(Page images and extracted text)
____________

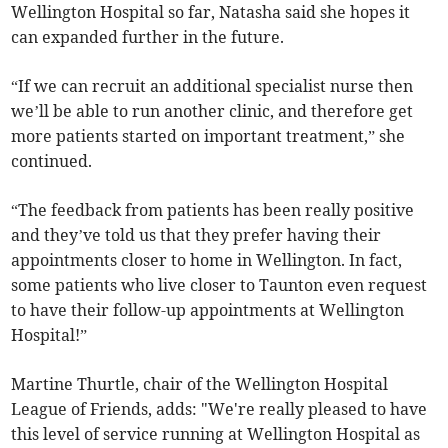
Wellington Hospital so far, Natasha said she hopes it
can expanded further in the future.
“If we can recruit an additional specialist nurse then
we’ll be able to run another clinic, and therefore get
more patients started on important treatment,” she
continued.
“The feedback from patients has been really positive
and they’ve told us that they prefer having their
appointments closer to home in Wellington. In fact,
some patients who live closer to Taunton even request
to have their follow-up appointments at Wellington
Hospital!”
Martine Thurtle, chair of the Wellington Hospital
League of Friends, adds: "We're really pleased to have
this level of service running at Wellington Hospital as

____________

— What you need to do —
Your answer must be the lines from the one with "and they’ve told" through the last line of the data, repeated exactly and with nothing else.

— Written answer —
and they’ve told us that they prefer having their
appointments closer to home in Wellington. In fact,
some patients who live closer to Taunton even request
to have their follow-up appointments at Wellington
Hospital!”
Martine Thurtle, chair of the Wellington Hospital
League of Friends, adds: "We're really pleased to have
this level of service running at Wellington Hospital as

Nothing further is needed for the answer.